This work investigates cross-modal transfer of pretrained neural audio codecs (DACs) to electroencephalogram (EEG) compression. To address fundamental disparities between EEG and audio—namely in sampling rate, channel topology, and signal scale—we propose DAC-MC, a multi-channel extension architecture: (i) stride-based framing adapts raw EEG inputs while preserving pretrained audio weights; (ii) attention-driven cross-channel aggregation and channel-specific decoding model spatial dependencies among electrodes; and (iii) optimized residual codebook depth, codebook size, and input sampling rate enhance representational fidelity. Evaluated on the TUH Abnormal and Epilepsy datasets, DAC-MC significantly outperforms from-scratch baselines: it achieves high signal reconstruction fidelity, low spectrogram distortion, and stable downstream classification accuracy. Results demonstrate that audio-pretrained models are not only feasible but superior for efficient, clinically informative EEG compression.

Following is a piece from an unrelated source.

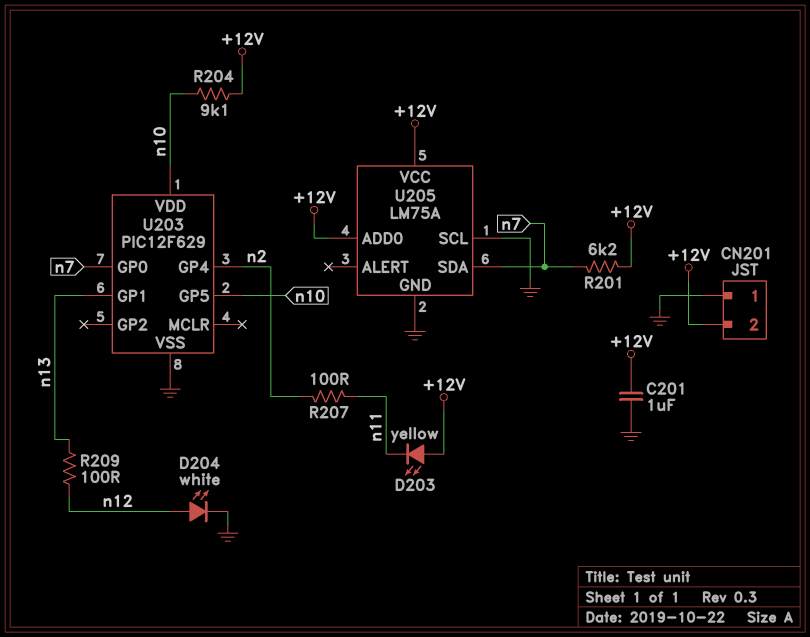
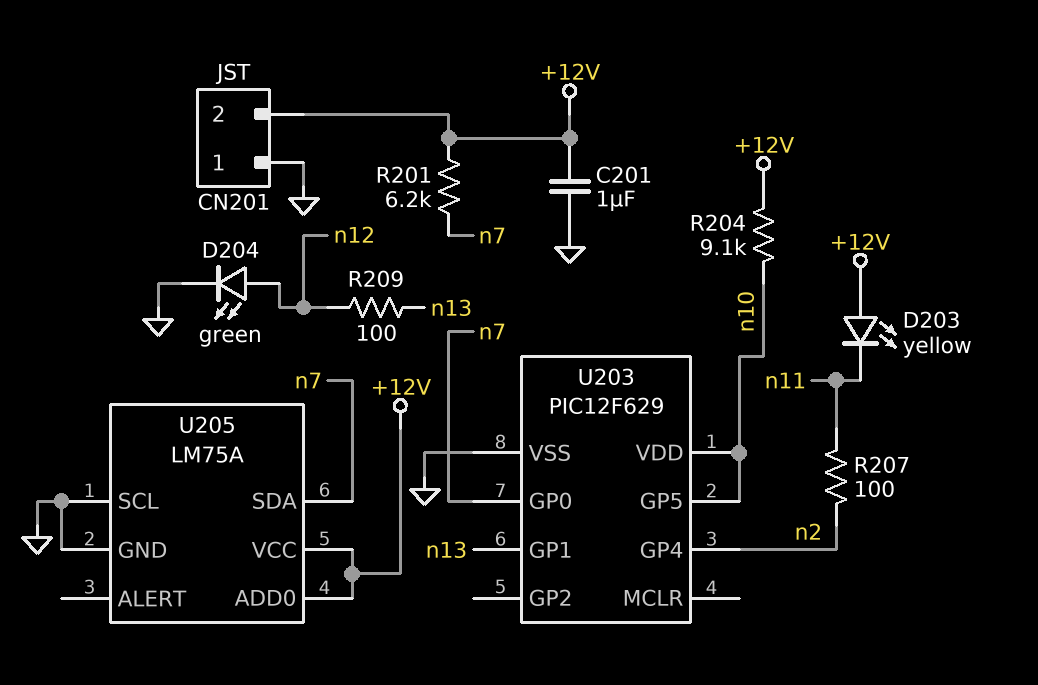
D204: LED white (A n12, K GND) -> LED green (A n12, K GND)

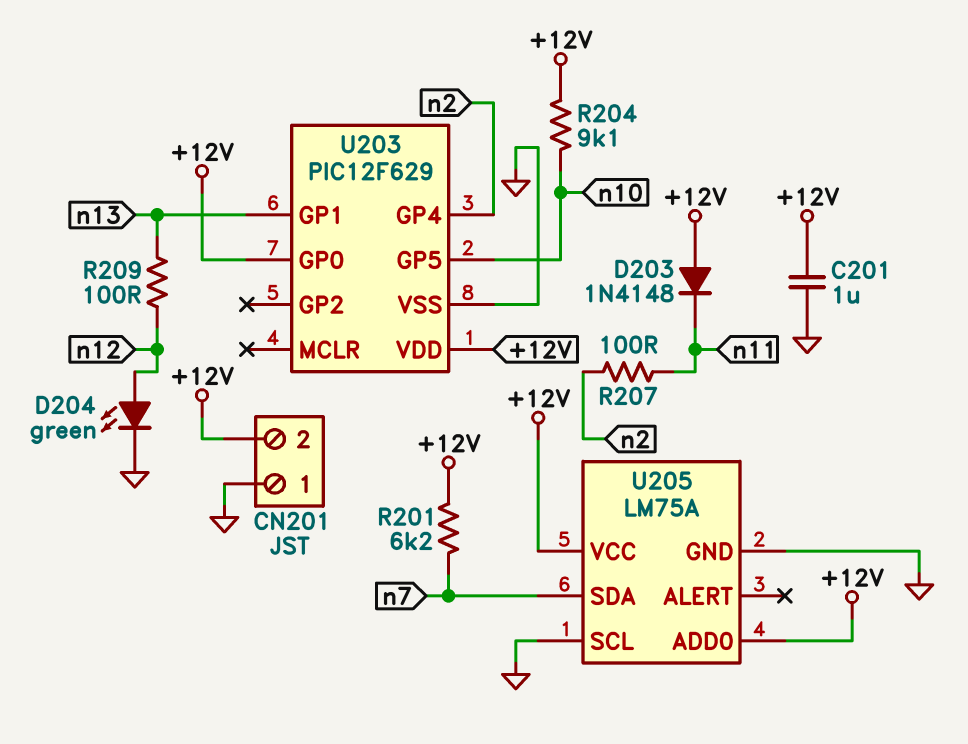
D203: LED yellow (A +12V, K n11) -> diode 1N4148 (A +12V, K n11)
U203 pin GP0: n7 -> +12V
U203 pin VDD: n10 -> +12V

EEG and audio are inherently distinct modalities, differing in sampling rate, channel structure, and scale. Yet, we show that pretrained neural audio codecs can serve as effective starting points for EEG compression, provided that the data are preprocessed to be suitable to the codec's input constraints. Using DAC, a state-of-the-art neural audio codec as our base, we demonstrate that raw EEG can be mapped into the codec's stride-based framing, enabling direct reuse of the audio-pretrained encoder-decoder. Even without modification, this setup yields stable EEG reconstructions, and fine-tuning on EEG data further improves fidelity and generalization compared to training from scratch. We systematically explore compression-quality trade-offs by varying residual codebook depth, codebook (vocabulary) size, and input sampling rate. To capture spatial dependencies across electrodes, we propose DAC-MC, a multi-channel extension with attention-based cross-channel aggregation and channel-specific decoding, while retaining the audio-pretrained initialization. Evaluations on the TUH Abnormal and Epilepsy datasets show that the adapted codecs preserve clinically relevant information, as reflected in spectrogram-based reconstruction loss and downstream classification accuracy.